Rust aims to be a performant and secure systems programming language through a clever region-based type system. While effective in many cases, it can sometimes reject intuitive and safe code. To reduce reliance on common workarounds, future extensions are already being developed. However, making the type system more expressive without compromising soundness requires formal reasoning. Rust’s formal specifications are still under active development. In this talk, I review the current landscape of Rust formalizations to identify a suitable foundation for exploring and validating such extensions.

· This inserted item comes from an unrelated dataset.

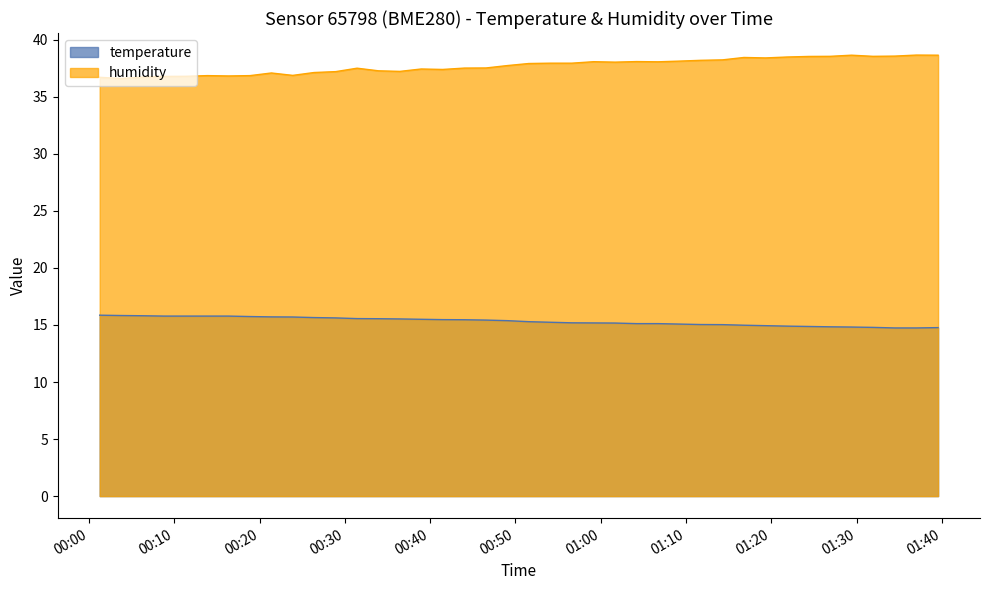

How many lines are shown in the chart?

2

Zhe Hou (Griffith University)

An LLM agent for model checking using PAT

While LLMs exhibit exceptional language understanding capability and adaptability, their unreliable outputs pose a major challenge. Conversely, FMs provide rigorous verification and reasoning techniques but have steep learning curves and scalability limitations. We have been exploring the integration of LLMs and FMs in many ways, and this work is a case study on model checking using PAT. We hope to see the day when the industry can apply formal methods like other software engineering methods without much entry hurdle and needing expensive labour, and LLM agents have brought that day closer. With our prototype LLM PAT agent, the user can specify the problem in natural language and see it being modelled and verified automatically with minimal human intervention. Our method uses a multi-LLM-agent architecture with the latest models to effectively solve the auto-formalisation problem in model checking.

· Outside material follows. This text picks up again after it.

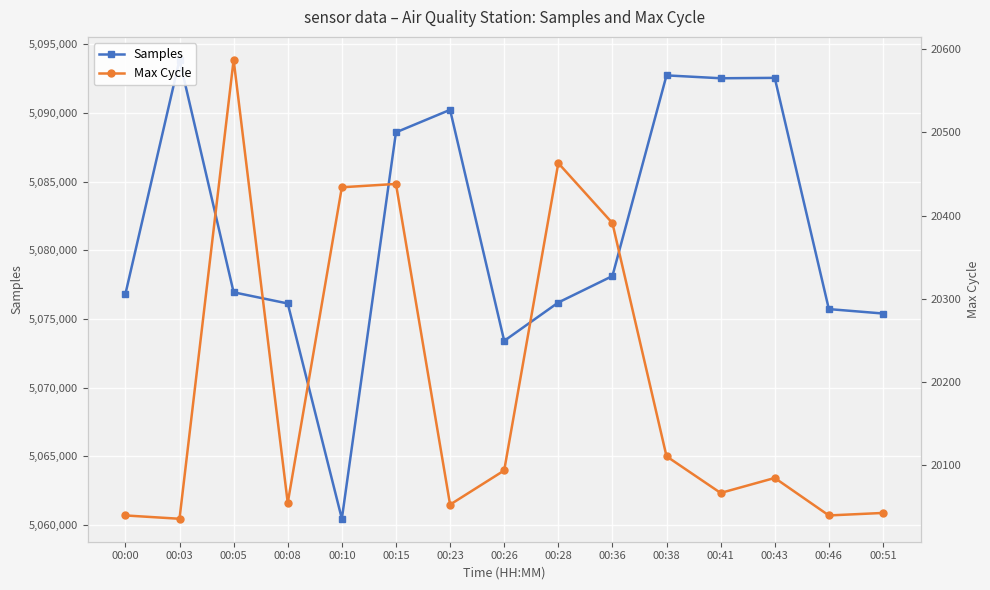

List the series in order of their overall mean, highest first.

Samples, Max Cycle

Daniel Cumming (Runtime Verification)

Verification of Rust with K!

I will present an explanation / demo of the approach to defining the operational semantics of Stable MIR (an intermediate representation of Rust) in K. An advantage to defining operational semantics in K is that the a partial semantics is still executable, if a production is reached during execution that a rule does not pattern match the interpreter / symbolic executor will get stuck. Since Stable MIR has no specification of semantics, we take an example / test driven approach to implementing the semantics. For this semantics, we also apply a constructor to any terms that the semantics does not currently support which can never be evaluated but is not considered a valid term of any evaluation sort. This delays halting in the semantics to a point where evaluation of an unimplemented term is required in an operation with that term, and not where the term is introduced, providing us with more information to define the semantics of the use of the term.